§ **Exercise objective**
When a line below contains the word "عربستان", copy that line.

§ **Records**
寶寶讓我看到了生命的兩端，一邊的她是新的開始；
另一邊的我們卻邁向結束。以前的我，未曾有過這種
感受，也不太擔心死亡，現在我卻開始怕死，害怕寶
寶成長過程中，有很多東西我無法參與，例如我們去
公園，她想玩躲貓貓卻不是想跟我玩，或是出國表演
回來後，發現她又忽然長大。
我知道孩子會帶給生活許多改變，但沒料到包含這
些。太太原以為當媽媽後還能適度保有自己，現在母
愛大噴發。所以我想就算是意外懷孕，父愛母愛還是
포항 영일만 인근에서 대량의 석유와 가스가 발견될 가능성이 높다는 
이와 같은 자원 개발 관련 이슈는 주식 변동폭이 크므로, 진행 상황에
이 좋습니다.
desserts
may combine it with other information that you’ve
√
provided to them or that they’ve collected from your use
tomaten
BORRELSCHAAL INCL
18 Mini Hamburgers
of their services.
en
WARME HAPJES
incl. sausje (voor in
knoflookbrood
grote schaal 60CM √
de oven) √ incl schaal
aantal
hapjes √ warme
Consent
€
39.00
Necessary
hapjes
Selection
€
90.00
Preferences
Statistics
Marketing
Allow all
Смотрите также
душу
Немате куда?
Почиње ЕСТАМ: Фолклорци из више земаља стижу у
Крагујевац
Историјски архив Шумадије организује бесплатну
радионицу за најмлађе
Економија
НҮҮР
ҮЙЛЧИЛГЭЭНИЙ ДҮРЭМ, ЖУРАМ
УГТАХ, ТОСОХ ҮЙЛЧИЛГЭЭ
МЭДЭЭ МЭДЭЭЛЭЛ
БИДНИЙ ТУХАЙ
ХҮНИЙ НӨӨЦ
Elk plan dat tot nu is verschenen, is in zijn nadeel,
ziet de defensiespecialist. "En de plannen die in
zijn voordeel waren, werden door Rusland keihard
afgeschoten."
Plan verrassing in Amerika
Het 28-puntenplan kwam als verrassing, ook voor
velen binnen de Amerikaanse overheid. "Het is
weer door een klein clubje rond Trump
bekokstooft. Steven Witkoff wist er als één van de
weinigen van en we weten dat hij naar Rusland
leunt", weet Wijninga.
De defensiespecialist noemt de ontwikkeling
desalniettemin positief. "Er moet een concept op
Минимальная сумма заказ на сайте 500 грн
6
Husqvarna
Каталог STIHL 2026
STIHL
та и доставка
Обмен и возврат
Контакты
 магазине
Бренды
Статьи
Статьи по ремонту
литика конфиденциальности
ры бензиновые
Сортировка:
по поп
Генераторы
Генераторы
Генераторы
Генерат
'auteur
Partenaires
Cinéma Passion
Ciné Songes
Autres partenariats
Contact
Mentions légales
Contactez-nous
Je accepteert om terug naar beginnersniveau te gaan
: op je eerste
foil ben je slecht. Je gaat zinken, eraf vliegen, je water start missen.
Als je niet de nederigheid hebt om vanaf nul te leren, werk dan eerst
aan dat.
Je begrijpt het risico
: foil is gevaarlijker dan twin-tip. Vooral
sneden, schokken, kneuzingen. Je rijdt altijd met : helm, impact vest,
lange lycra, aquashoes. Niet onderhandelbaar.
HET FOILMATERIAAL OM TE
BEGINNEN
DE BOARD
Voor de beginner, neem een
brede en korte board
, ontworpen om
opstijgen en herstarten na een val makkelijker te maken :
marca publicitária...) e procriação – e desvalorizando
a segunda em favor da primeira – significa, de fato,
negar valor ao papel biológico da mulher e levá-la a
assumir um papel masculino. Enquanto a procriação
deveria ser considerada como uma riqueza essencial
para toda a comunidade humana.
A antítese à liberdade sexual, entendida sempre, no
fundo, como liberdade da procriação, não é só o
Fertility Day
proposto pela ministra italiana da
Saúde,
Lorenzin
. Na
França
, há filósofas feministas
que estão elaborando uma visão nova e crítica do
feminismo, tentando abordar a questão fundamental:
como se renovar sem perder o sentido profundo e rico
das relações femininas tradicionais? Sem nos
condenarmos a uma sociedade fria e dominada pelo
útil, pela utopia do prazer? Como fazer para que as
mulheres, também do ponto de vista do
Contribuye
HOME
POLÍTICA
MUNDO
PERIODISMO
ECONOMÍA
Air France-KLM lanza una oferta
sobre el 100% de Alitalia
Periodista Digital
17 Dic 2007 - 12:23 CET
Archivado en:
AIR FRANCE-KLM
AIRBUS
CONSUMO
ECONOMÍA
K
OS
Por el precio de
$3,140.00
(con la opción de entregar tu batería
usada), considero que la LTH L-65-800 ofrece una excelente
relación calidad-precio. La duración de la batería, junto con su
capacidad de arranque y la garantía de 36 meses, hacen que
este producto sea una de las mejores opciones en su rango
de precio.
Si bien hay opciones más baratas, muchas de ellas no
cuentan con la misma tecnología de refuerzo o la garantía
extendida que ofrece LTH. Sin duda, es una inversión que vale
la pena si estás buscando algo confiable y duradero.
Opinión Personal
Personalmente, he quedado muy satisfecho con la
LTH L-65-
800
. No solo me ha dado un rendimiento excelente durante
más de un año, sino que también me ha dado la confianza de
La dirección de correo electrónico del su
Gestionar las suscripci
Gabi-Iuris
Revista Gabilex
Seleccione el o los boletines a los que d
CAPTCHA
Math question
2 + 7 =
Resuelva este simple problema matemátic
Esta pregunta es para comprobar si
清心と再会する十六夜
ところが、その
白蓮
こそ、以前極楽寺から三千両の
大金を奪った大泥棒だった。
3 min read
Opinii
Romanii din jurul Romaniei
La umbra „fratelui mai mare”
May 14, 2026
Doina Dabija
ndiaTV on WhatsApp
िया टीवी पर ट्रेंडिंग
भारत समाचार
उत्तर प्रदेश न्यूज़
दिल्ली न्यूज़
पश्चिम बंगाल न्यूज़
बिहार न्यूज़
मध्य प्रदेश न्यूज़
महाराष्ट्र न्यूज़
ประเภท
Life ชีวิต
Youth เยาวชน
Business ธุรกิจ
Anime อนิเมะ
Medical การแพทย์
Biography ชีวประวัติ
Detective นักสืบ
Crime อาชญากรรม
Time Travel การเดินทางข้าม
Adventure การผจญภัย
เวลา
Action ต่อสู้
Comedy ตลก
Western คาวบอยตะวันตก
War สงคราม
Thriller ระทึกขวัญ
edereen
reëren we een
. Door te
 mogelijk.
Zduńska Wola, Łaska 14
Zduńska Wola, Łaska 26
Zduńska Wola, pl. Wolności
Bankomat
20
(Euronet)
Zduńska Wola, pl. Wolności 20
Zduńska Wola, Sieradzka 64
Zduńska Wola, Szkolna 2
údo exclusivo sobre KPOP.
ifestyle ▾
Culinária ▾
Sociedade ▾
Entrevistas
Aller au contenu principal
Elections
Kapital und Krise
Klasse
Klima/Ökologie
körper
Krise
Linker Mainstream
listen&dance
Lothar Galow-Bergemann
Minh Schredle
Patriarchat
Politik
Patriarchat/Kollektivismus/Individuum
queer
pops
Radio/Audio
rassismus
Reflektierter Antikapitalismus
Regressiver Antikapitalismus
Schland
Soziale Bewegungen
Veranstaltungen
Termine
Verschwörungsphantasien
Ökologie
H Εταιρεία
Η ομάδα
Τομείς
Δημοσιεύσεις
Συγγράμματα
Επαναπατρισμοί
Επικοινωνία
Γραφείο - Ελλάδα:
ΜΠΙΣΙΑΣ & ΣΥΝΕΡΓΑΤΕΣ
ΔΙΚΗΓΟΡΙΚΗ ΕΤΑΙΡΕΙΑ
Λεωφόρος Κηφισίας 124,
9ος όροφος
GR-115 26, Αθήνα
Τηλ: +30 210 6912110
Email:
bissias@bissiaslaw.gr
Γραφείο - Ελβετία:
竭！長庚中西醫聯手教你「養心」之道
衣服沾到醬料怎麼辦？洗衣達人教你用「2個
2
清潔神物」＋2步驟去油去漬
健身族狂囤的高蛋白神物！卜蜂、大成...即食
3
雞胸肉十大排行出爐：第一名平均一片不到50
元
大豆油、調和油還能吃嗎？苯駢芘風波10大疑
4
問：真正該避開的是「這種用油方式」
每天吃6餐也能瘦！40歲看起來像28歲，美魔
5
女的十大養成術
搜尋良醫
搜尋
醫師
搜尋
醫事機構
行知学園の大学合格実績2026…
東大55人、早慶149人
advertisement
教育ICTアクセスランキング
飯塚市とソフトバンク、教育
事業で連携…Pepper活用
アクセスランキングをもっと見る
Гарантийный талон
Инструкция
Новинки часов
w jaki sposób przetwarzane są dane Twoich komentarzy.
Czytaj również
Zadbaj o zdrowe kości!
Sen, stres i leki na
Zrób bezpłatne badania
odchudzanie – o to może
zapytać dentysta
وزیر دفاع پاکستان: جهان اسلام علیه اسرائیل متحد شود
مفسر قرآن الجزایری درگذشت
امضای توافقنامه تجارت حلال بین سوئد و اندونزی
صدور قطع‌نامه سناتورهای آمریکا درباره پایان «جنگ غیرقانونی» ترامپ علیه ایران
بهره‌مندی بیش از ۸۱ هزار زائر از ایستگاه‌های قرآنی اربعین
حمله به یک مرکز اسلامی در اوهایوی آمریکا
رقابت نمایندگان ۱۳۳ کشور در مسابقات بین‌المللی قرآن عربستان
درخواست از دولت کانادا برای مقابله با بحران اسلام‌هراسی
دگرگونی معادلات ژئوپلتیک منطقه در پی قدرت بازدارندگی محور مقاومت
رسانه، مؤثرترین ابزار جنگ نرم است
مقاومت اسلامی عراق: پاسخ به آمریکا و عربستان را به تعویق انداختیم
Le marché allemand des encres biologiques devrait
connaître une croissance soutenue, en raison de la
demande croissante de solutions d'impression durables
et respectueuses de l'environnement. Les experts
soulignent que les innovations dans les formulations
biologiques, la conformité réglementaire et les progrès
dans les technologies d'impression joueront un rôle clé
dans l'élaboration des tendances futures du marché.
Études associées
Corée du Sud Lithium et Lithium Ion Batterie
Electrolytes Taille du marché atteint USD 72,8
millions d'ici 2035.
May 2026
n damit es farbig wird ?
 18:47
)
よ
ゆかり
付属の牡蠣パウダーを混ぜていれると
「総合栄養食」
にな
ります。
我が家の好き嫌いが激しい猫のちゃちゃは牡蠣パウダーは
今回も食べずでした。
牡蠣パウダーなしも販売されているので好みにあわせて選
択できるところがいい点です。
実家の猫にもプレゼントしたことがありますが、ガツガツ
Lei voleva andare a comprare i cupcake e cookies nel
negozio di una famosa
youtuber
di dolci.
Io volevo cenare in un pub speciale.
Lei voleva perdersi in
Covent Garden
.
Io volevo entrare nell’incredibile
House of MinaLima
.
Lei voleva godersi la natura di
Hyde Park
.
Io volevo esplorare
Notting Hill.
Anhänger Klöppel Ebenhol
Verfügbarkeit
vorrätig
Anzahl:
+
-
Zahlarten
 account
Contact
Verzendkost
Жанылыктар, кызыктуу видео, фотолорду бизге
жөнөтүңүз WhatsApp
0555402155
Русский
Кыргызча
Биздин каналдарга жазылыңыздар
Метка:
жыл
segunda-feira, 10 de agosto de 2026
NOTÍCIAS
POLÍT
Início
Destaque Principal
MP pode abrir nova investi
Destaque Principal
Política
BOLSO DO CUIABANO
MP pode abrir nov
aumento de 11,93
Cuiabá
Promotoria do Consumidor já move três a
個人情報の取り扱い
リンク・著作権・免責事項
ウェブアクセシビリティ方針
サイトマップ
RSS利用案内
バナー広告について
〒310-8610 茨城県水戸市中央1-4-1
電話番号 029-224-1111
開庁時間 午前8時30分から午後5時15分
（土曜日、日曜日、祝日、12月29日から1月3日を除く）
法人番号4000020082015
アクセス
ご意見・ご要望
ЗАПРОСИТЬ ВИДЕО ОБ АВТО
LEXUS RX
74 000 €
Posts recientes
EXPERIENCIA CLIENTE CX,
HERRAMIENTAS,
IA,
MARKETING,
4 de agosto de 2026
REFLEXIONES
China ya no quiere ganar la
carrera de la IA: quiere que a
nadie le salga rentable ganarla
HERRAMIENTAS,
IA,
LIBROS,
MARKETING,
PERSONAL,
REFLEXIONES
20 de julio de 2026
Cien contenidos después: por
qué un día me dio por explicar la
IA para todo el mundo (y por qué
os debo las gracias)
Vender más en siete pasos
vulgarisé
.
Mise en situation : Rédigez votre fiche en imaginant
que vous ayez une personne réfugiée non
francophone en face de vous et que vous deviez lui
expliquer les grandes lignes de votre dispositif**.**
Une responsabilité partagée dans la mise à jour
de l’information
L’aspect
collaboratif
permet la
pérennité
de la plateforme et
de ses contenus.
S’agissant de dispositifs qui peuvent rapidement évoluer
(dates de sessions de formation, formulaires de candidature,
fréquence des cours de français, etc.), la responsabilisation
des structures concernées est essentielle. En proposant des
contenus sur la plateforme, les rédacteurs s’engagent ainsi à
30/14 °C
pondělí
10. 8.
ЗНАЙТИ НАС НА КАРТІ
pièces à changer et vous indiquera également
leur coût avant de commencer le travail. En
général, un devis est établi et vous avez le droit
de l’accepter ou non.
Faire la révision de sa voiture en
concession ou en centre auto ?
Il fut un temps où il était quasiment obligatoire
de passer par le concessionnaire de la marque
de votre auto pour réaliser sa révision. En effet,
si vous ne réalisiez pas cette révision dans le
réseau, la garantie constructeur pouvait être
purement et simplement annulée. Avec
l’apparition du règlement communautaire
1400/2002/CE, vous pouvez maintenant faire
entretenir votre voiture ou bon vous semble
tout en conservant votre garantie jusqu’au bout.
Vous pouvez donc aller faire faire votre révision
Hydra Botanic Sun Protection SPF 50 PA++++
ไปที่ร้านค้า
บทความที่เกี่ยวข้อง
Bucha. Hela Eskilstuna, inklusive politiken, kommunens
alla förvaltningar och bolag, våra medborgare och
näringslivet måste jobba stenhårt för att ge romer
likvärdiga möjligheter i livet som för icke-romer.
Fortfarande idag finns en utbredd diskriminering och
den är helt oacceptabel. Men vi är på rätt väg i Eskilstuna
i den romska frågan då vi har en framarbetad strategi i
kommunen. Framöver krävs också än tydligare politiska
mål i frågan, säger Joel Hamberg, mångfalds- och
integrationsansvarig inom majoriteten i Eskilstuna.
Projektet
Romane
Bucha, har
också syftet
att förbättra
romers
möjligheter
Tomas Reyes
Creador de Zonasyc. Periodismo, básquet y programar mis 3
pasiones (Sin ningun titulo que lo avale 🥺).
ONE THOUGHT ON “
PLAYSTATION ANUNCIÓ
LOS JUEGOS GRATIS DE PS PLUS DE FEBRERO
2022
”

§ **Problem solution**
رقابت نمایندگان ۱۳۳ کشور در مسابقات بین‌المللی قرآن عربستان
مقاومت اسلامی عراق: پاسخ به آمریکا و عربستان را به تعویق انداختیم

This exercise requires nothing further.